Published 16th Jan 2009

Mortgage lenders warned the Government last night that Alistair Darling's plan to offer struggling homeowners a holiday from interest payments will result in new applications being turned down.

The Council of Mortgage Lenders (CML), whose members command 70 per cent of the home loans markets, said that for every repossession they put off for a year, up to 80 new loans would be refused.

In a response to a consultation by the Department for Communities and Local Government, the CML said: “Capital requirements for lenders for mortgages in arrears are far higher than for new mortgages.

Lenders will have to set aside more capital to support borrowers on the scheme.

There is an opportunity cost for lenders in tying up capital that might otherwise be used for new lending.”

The Government's Homeowner Mortgage Support Scheme was designed to allow thousands of borrowers in serious arrears the chance to defer interest payments for a period of two years.

Under Basel II rules, which state how much capital banks need to set aside against different types of lending, the amount that lenders have to hold for each mortgage in arrears is between 30 to 80 times that of a new home loan, the CML said.

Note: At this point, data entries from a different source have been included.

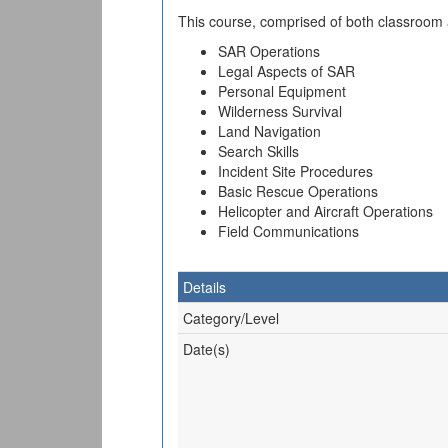
This course, comprised of both classroom an
SAR Operations
Legal Aspects of SAR
Personal Equipment
Wilderness Survival
Land Navigation
Search Skills
Incident Site Procedures
Basic Rescue Operations
Helicopter and Aircraft Operations
Field Communications
Details
Category/Level
Date(s)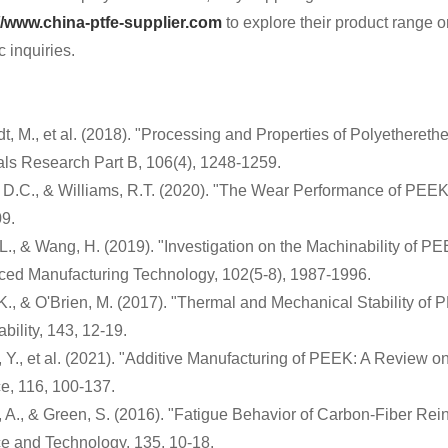
//www.china-ptfe-supplier.com
to explore their product range or
c inquiries.
t, M., et al. (2018). "Processing and Properties of Polyetheret
als Research Part B, 106(4), 1248-1259.
 D.C., & Williams, R.T. (2020). "The Wear Performance of PEE
9.
L., & Wang, H. (2019). "Investigation on the Machinability of PE
ed Manufacturing Technology, 102(5-8), 1987-1996.
 K., & O'Brien, M. (2017). "Thermal and Mechanical Stability 
bility, 143, 12-19.
 Y., et al. (2021). "Additive Manufacturing of PEEK: A Review o
e, 116, 100-137.
 A., & Green, S. (2016). "Fatigue Behavior of Carbon-Fiber Re
e and Technology, 135, 10-18.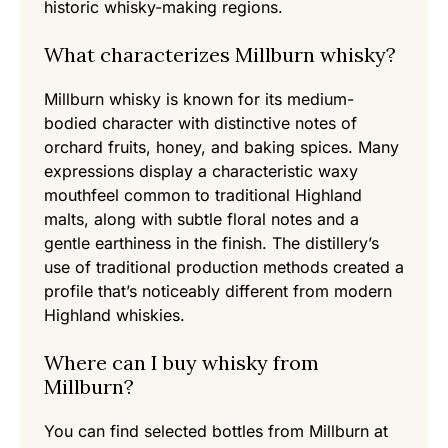
historic whisky-making regions.
What characterizes Millburn whisky?
Millburn whisky is known for its medium-
bodied character with distinctive notes of
orchard fruits, honey, and baking spices. Many
expressions display a characteristic waxy
mouthfeel common to traditional Highland
malts, along with subtle floral notes and a
gentle earthiness in the finish. The distillery’s
use of traditional production methods created a
profile that’s noticeably different from modern
Highland whiskies.
Where can I buy whisky from
Millburn?
You can find selected bottles from Millburn at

Lenders cast further doubt over whether the scheme would be effective in helping to reduce the threat of repossession, warning that house price falls could leave borrowers unable to recover their financial position when the deferral period ends.

The CML also highlighted the fact that only borrowers already five months or more in arrears are likely to be eligible.

Under government guidelines, lenders can repossess a property after just three months.